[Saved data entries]
⟨
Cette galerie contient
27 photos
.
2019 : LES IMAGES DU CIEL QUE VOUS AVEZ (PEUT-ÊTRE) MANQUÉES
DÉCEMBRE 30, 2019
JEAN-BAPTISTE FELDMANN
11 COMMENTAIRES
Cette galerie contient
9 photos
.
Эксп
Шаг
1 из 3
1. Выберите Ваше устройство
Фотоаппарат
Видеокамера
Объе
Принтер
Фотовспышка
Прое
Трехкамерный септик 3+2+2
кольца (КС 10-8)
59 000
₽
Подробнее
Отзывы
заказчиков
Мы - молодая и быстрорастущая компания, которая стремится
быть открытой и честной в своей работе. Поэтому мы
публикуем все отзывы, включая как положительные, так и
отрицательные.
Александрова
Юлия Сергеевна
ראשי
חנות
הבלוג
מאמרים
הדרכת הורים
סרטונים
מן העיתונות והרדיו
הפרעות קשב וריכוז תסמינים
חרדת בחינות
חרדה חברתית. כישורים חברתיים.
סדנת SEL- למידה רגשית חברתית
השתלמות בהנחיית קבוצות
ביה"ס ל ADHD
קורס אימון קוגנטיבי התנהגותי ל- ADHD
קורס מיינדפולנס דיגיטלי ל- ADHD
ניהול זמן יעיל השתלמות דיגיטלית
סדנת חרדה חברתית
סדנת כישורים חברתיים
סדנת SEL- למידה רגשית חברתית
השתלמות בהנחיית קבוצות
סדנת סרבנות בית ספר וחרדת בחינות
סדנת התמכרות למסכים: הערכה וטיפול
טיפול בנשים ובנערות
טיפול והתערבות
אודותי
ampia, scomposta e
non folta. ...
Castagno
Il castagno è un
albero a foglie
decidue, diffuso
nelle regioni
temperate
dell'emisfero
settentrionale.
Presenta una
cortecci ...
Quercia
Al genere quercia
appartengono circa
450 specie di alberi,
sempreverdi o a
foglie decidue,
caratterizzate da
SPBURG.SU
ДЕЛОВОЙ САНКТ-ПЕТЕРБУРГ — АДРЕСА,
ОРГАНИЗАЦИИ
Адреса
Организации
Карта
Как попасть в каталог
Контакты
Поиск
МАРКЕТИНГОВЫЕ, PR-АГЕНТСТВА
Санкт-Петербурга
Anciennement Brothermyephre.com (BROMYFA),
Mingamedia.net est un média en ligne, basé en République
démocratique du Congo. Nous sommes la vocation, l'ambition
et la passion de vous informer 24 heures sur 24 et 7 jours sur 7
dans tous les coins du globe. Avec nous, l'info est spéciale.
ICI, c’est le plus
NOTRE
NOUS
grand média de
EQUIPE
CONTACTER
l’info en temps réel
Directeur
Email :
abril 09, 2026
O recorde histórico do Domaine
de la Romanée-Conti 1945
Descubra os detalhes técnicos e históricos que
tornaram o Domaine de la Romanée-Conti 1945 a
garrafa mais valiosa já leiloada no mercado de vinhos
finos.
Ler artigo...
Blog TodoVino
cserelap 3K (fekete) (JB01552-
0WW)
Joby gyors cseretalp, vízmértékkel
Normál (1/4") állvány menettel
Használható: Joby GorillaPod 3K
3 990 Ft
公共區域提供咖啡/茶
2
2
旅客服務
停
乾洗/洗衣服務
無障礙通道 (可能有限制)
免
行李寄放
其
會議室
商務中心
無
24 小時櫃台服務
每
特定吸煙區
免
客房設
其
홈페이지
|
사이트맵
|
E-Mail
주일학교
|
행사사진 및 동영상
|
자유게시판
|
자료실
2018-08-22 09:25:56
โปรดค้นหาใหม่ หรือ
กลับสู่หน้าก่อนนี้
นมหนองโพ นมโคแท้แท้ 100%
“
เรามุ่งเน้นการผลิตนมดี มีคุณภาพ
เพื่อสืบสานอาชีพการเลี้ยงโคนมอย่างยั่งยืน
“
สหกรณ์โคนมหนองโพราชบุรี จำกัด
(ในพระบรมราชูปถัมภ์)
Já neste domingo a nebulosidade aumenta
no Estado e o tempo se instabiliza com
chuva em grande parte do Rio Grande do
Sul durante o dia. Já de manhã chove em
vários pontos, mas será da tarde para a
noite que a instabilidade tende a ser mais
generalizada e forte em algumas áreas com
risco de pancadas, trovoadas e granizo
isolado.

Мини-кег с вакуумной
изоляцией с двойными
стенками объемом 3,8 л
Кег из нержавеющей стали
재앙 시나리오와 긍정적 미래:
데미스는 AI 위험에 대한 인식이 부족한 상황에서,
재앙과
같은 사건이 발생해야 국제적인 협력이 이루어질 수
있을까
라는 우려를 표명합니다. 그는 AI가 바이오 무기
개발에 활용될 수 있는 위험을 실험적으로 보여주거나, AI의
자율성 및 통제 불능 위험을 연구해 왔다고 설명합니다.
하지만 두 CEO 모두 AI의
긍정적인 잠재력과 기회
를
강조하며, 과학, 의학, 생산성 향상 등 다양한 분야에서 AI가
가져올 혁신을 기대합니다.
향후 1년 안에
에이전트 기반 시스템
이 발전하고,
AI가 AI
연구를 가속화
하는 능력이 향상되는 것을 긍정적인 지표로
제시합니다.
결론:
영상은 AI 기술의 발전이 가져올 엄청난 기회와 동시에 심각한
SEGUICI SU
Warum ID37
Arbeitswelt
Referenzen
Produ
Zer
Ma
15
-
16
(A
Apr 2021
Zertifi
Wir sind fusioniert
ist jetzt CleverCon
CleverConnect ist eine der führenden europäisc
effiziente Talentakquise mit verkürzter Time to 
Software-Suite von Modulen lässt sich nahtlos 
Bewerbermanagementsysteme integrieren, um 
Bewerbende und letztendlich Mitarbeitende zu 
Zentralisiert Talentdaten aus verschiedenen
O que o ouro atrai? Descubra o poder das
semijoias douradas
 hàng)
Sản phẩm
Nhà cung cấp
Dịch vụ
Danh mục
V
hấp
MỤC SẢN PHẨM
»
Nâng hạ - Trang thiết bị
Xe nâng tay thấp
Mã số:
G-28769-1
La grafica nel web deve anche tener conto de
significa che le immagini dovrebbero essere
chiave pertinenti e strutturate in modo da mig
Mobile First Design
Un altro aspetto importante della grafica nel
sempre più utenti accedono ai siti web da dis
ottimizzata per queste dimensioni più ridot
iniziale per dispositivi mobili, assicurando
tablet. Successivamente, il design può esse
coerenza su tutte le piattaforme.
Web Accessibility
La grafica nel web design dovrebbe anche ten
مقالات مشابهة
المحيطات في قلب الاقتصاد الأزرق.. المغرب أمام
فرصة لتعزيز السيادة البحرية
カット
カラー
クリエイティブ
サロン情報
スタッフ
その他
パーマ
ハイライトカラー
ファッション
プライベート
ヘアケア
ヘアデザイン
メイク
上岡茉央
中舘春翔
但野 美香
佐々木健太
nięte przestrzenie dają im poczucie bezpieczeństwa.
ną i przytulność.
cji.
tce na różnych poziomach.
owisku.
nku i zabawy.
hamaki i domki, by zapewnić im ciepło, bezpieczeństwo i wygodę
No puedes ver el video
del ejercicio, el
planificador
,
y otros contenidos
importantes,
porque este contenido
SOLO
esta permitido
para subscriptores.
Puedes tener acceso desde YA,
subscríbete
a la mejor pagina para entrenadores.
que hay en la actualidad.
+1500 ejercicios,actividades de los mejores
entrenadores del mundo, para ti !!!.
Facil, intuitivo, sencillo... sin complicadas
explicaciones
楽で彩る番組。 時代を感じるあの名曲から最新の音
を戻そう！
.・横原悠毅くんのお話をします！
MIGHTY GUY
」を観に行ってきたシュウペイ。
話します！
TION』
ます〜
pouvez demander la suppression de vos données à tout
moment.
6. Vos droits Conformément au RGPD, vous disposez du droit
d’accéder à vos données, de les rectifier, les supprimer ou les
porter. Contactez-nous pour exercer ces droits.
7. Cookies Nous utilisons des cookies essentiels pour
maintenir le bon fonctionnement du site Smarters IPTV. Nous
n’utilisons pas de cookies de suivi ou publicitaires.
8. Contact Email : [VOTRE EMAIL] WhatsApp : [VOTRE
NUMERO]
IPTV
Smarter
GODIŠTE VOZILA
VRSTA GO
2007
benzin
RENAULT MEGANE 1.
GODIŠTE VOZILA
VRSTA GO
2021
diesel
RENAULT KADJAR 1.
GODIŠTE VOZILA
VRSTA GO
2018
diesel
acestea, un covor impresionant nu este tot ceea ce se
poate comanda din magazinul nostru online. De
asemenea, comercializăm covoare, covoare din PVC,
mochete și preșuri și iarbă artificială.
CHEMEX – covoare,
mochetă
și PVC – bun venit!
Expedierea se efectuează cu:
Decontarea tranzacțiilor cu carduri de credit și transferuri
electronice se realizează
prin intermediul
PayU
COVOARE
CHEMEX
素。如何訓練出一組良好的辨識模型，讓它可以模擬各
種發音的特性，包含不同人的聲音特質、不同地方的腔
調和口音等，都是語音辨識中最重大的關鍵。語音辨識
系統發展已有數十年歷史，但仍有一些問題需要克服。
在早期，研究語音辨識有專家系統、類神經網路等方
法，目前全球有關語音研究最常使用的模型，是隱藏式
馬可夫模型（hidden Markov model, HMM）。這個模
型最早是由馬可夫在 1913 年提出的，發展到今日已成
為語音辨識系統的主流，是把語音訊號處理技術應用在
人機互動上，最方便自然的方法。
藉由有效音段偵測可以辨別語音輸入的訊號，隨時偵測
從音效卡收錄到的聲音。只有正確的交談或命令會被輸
⟩
AIM OF THE EXERCISE:
Tally, in the data above, the lines where the word "pour" occurs, and give the figure alone.

SOLVED PROBLEM:
2